The really exciting thing is the possibilities that come with digital fashion, looking at the new textures or digital fabric techniques that are going to be seen as luxury when we move into the digital space. People are using a lot of light, mirrored fabrics, and impossible things that you can’t make actual clothes out of without them being unwearable. I feel like there’s something interesting there, where people are going to start making digital fabrics that are luxury and look unbelievable when you see them rendered on a screen and you just go, “That scratches an itch in my head very differently from other things I’ve seen.”
And then you wonder how that’s going to translate to the real world. Are we going to try to create something that mirrors those looks in a slightly different way?
I think we have become more expressive since the pandemic and the trends are very maximalist at the moment, which is very cool. But on the whole we have started wearing clothes that are far more comfortable. A lot of our materials are knitted, jersey or softer materials. I wonder if the more adventurous we get with the metaverse, the more comfortable our outfits will be in the real world.
Do you think wearing something digitally has the same social or emotional cachet as wearing something virtually?
Currently, no, not at all, but I think that’s because we’re trying to interact with a digital garment in the physical space. I think once we have more of our emotions and our personal connections taking place in something like the metaverse, then the way that we interact with clothes will probably be more exciting.
Let’s talk about NFTs.
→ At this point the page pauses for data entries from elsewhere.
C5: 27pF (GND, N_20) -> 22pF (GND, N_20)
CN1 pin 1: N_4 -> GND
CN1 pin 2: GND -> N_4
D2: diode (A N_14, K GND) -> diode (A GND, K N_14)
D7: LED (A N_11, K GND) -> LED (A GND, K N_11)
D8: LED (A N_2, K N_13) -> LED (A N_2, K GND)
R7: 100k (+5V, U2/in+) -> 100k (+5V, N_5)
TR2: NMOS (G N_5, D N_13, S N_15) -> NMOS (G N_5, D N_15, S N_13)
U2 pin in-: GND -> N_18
Do you own any?
I actually don’t.
Are there any you want?
Currently, no. There are projects I’m really interested in but in terms of my actual art collection and extending that to the digital space, there has not been anything that has made sense for me to buy. Because just as with anything, you need to buy things that you love. Buying something now because you’re like, “Oh, that’s new and one day it will be worth a lot of money,” is a pretty irresponsible way to interact with NFTs. I’m more interested in helping people make them.
It feels like, at the moment, a lot of NFTs are having the same cultural impact as Rolex watches did 10 years ago. It’s not about the watch itself, it’s that you can own the watch. Except this isn’t a piece of jewellery, it’s art and it’s consumership as an entire idea.
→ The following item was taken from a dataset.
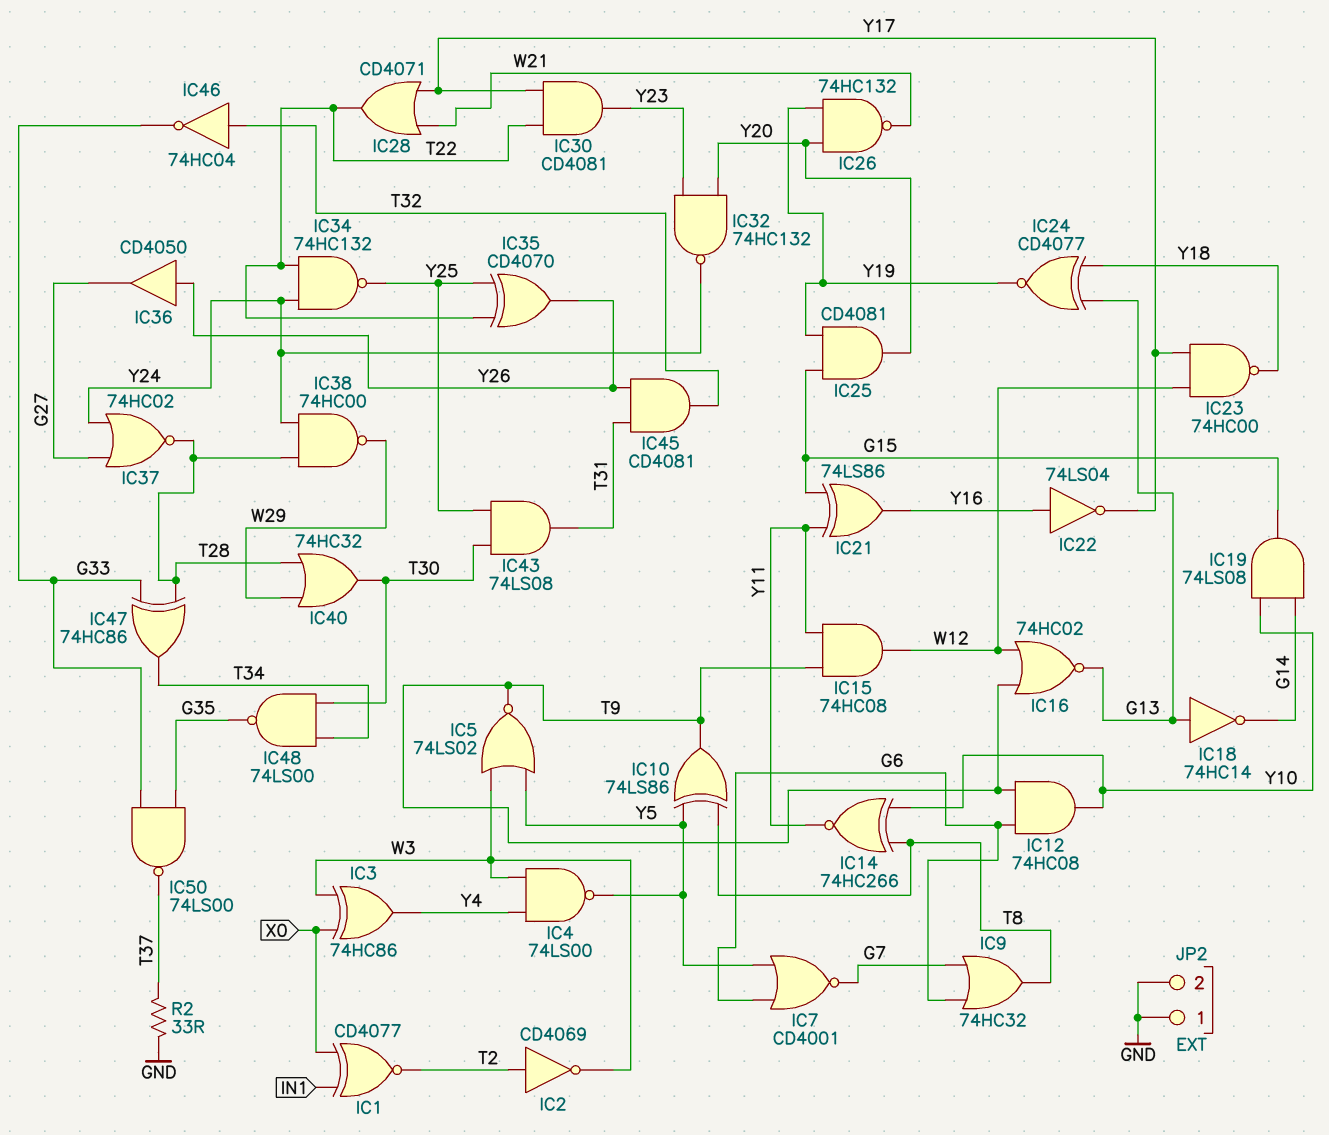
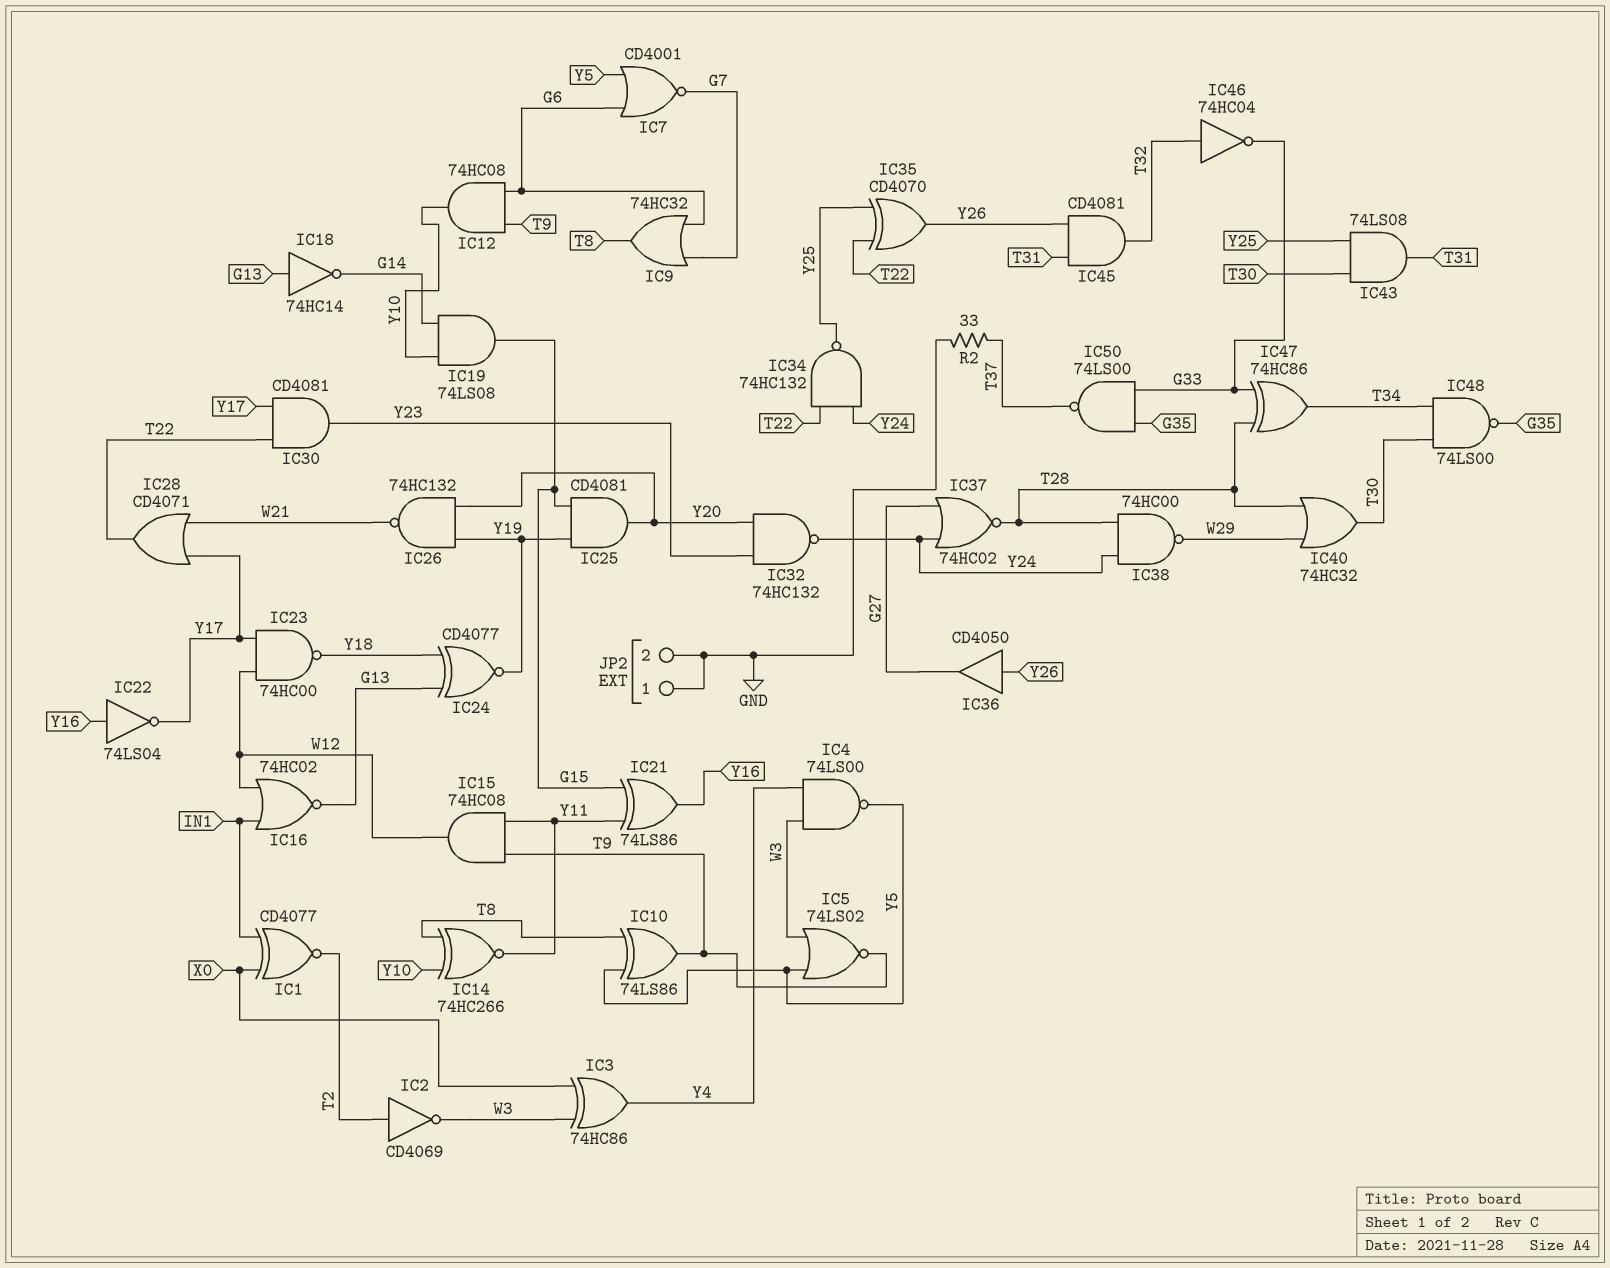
IC16: NOR 74HC02 (in T9, in W12, out G13) -> NOR 74HC02 (in IN1, in W12, out G13)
With buying a token, you’re engaging in a contract and whatever the artist wants to put in that contract is what you get. But that also means that what someone who isn’t an artist wants to put in the contract can be placed behind any image. You know, it becomes a boys’ club. But I think what we’re going to start seeing more of is a decentralised network, where owning this piece of art entitles you to something. That’s more interesting because then large groups of people can get together and collectively bring something to life, and that makes people feel like they’re part of something bigger than themselves. I think that’s what people are looking for. That’s why we work. That’s why we have ambition. That’s why we build anything. And so that can be interesting if placed in the right hands.
Speaking of democratisation, blockchain has that same feeling.
Yeah, definitely. I don’t think that’s something to be feared. People always talk about crypto like it’s all made up. But so is all money. So I feel like it’s only a good thing to have that as a more reliable system and as a place where banks can’t lie and give out extortionate loans that they can’t afford. Humans are flawed, so if we can take humans out of it and create a system that’s basically infallible, why wouldn’t we?
So what would your message be to people who hear the word “metaverse” and run away?
I mean, at some point this is going to be a huge part of our society and you’re either ahead of the curve or you’re behind the curve in life. That’s just the way it’s going to be. It’s up to you to choose which side of this you want to be on, but no matter what, you will be involved in the metaverse at some point in the next 20 to 30 years. So why not just get excited by it now?